[ale] Sudoers, groups, default group
Leam Hall
leamhall at gmail.com
Fri Mar 3 08:19:34 EST 2023
On 3/2/23 20:16, Jim Kinney via Ale wrote:
> If a user has a default group that's not a typical user private group (same name, no members except that user), and sudoers has a group entry of that default group, does sudo get it's group membership of that user from a user lookup or a group lookup?
>
> Got a user with default group foo but the user doesn't show as a member using getent group foo. The user can use the group sudo process. Seems wrong to me. Maybe user not required to be a member of their default group?
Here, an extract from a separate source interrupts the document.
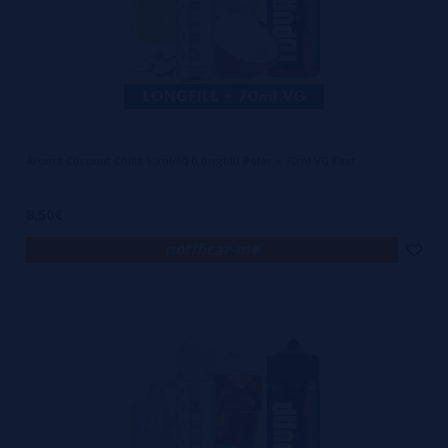
Aroma Coconut Chills 10ml/60 (Longfill) Polar + 70ml VG Fast
8,50€
notificar-me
Seems REALLY wrong to me.
>
Jim,
I'm not sure I understand the questin, the "not" in the first sentence confuses me. Here's what I did on a Fedora 37 box:
1. Edit /etc/sudoers
%leam ALL=/usr/bin/cat /tmp/file_group
leam ALL=/usr/bin/cat /tmp/file_user
2. Create user fred, in group leam.
3. Try to read the files. Note the user name is in brackets:
[leam at shaphan ~]$ sudo cat /tmp/file_group
file 2
[leam at shaphan ~]$ sudo cat /tmp/file_user
file 1
[fred at shaphan ~]$ sudo cat /tmp/file_group
[sudo] password for fred:
file 2
[fred at shaphan ~]$ sudo cat /tmp/file_user
Sorry, user fred is not allowed to execute '/usr/bin/cat /tmp/file_user' as root on shaphan.
"fred" can read the file based on group membership, and leam can read it based on user. So my bet is that both user and group are checked, and any allow gives an allow. Does that help?